I get the impression that one of the biggest issues was missed. They did not tes...

steve8918 · on March 31, 2012

That's my takeaway as well.

I have no opinions on MongoDB, but it really seems like this particular problem was because they skimped on disaster recovery, ie. their failover hardware was less powerful than their production hardware. That was the root cause of their downtime, which is inadequate planning.

That's spending money on car insurance, but realizing only after you get into an accident that the car insurance covers almost nothing. It means you've wasted your money paying for the insurance. They paid for the secondary failover hardware, but it was effectively useless since they were down for 2 days. The only thing it mitigated, possibly, was how long they were down for, but the primary objective of the hardware, ie. keep them up in case of a disaster, was a complete failure.

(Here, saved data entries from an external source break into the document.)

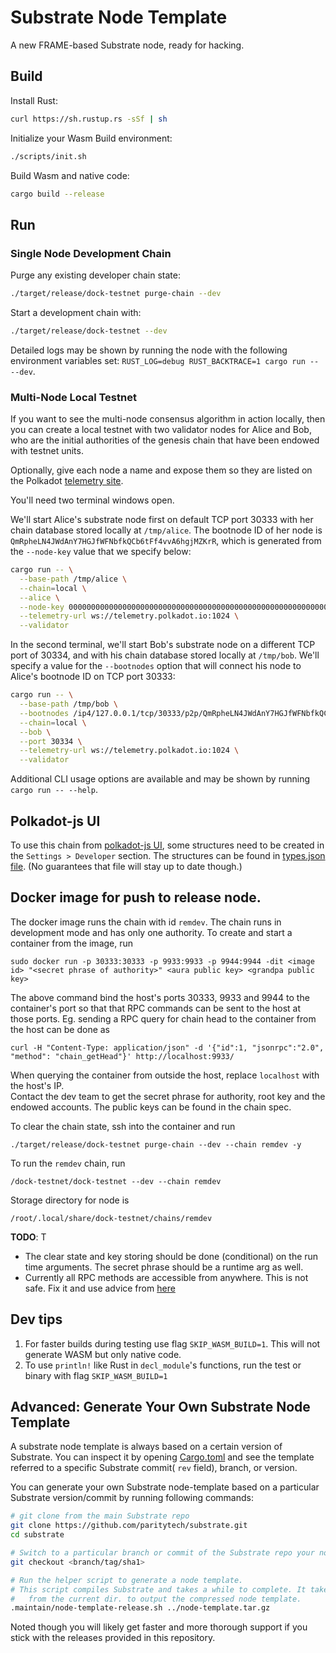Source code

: # Substrate Node Template

A new FRAME-based Substrate node, ready for hacking.

## Build

Install Rust:

```bash
curl https://sh.rustup.rs -sSf | sh
```

Initialize your Wasm Build environment:

```bash
./scripts/init.sh
```

Build Wasm and native code:

```bash
cargo build --release
```

## Run

### Single Node Development Chain

Purge any existing developer chain state:

```bash
./target/release/dock-testnet purge-chain --dev
```

Start a development chain with:

```bash
./target/release/dock-testnet --dev
```

Detailed logs may be shown by running the node with the following environment variables set: `RUST_LOG=debug RUST_BACKTRACE=1 cargo run -- --dev`.

### Multi-Node Local Testnet

If you want to see the multi-node consensus algorithm in action locally, then you can create a local testnet with two validator nodes for Alice and Bob, who are the initial authorities of the genesis chain that have been endowed with testnet units.

Optionally, give each node a name and expose them so they are listed on the Polkadot [telemetry site](https://telemetry.polkadot.io/#/Local%20Testnet).

You'll need two terminal windows open.

We'll start Alice's substrate node first on default TCP port 30333 with her chain database stored locally at `/tmp/alice`. The bootnode ID of her node is `QmRpheLN4JWdAnY7HGJfWFNbfkQCb6tFf4vvA6hgjMZKrR`, which is generated from the `--node-key` value that we specify below:

```bash
cargo run -- \
  --base-path /tmp/alice \
  --chain=local \
  --alice \
  --node-key 0000000000000000000000000000000000000000000000000000000000000001 \
  --telemetry-url ws://telemetry.polkadot.io:1024 \
  --validator
```

In the second terminal, we'll start Bob's substrate node on a different TCP port of 30334, and with his chain database stored locally at `/tmp/bob`. We'll specify a value for the `--bootnodes` option that will connect his node to Alice's bootnode ID on TCP port 30333:

```bash
cargo run -- \
  --base-path /tmp/bob \
  --bootnodes /ip4/127.0.0.1/tcp/30333/p2p/QmRpheLN4JWdAnY7HGJfWFNbfkQCb6tFf4vvA6hgjMZKrR \
  --chain=local \
  --bob \
  --port 30334 \
  --telemetry-url ws://telemetry.polkadot.io:1024 \
  --validator
```

Additional CLI usage options are available and may be shown by running `cargo run -- --help`.

## Polkadot-js UI
To use this chain from [polkadot-js UI](https://polkadot.js.org/apps), some structures need to be created in the `Settings > Developer` section. 
The structures can be found in [types.json file](https://github.com/docknetwork/client-sdk/blob/master/src/types.json). (No guarantees that file
will stay up to date though.)

## Docker image for push to release node.
The docker image runs the chain with id `remdev`. The chain runs in development mode and has only one authority.
To create and start a container from the image, run
```
sudo docker run -p 30333:30333 -p 9933:9933 -p 9944:9944 -dit <image id> "<secret phrase of authority>" <aura public key> <grandpa public key>
```
The above command bind the host's ports 30333, 9933 and 9944 to the container's port so that that RPC commands can be sent 
to the host at those ports. Eg. sending a RPC query for chain head to the container from the host can be done as
```
curl -H "Content-Type: application/json" -d '{"id":1, "jsonrpc":"2.0", "method": "chain_getHead"}' http://localhost:9933/
```
When querying the container from outside the host, replace `localhost` with the host's IP.  
Contact the dev team to get the secret phrase for authority, root key and the endowed accounts. The public keys can be found in the chain spec.   

To clear the chain state, ssh into the container and run
```
./target/release/dock-testnet purge-chain --dev --chain remdev -y
```

To run the `remdev` chain, run
```
/dock-testnet/dock-testnet --dev --chain remdev
```

Storage directory for node is
```
/root/.local/share/dock-testnet/chains/remdev
``` 

**TODO**: T
- The clear state and key storing should be done (conditional) on the run time arguments. The secret phrase should be a runtime arg as well.
- Currently all RPC methods are accessible from anywhere. This is not safe. Fix it and use advice from [here](https://github.com/paritytech/substrate/wiki/Public-RPC)

## Dev tips
1. For faster builds during testing use flag `SKIP_WASM_BUILD=1`. This will not generate WASM but only native code. 
1. To use `println!` like Rust in `decl_module`'s functions, run the test or binary with flag `SKIP_WASM_BUILD=1` 

## Advanced: Generate Your Own Substrate Node Template

A substrate node template is always based on a certain version of Substrate. You can inspect it by
opening [Cargo.toml](Cargo.toml) and see the template referred to a specific Substrate commit(
`rev` field), branch, or version.

You can generate your own Substrate node-template based on a particular Substrate
version/commit by running following commands:

```bash
# git clone from the main Substrate repo
git clone https://github.com/paritytech/substrate.git
cd substrate

# Switch to a particular branch or commit of the Substrate repo your node-template based on
git checkout <branch/tag/sha1>

# Run the helper script to generate a node template.
# This script compiles Substrate and takes a while to complete. It takes a relative file path
#   from the current dir. to output the compressed node template.
.maintain/node-template-release.sh ../node-template.tar.gz
```

Noted though you will likely get faster and more thorough support if you stick with the releases
provided in this repository.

I've worked at a company that was completely down for a day worldwide due to a "disaster", even though we had spent millions on diesel fuel generators, etc. I blame the "checkbox" mentality where people only look to satisfy requirements, but no one actually has ownership over the process and the details. Unfortunately, in my case, no one got fired over this complete misstep, which is another problem... zero accountability.

viraptor · on March 31, 2012

Seems like Netflix's chaos monkey is not a bad idea actually. I don't mean you have to kill your services randomly while there are users on them... but switching from your master to secondary (why are you even making a distinction anyway?) should be a pretty standard operation.

Even normal upgrades (hardware fails - it's a question of when, not if) could be handled transparently just by making the "secondary" server a first-class citizen.

mtkd · on March 31, 2012

It's also advisable to try and keep the core dataset (which you absolutely depend on) as light as possible.

Split out the heavy stuff on to other servers.

Then have emergency flags in the webapps so you can run them in a low feature mode. If you bake this concept in when you're building the webapps dealing with drama is much less stressful.

calpaterson · on March 31, 2012

This seems like such an obvious issue that I can't understand how they overlooked it. If you are using failover as a strategy, your failover machine has to be up to the task.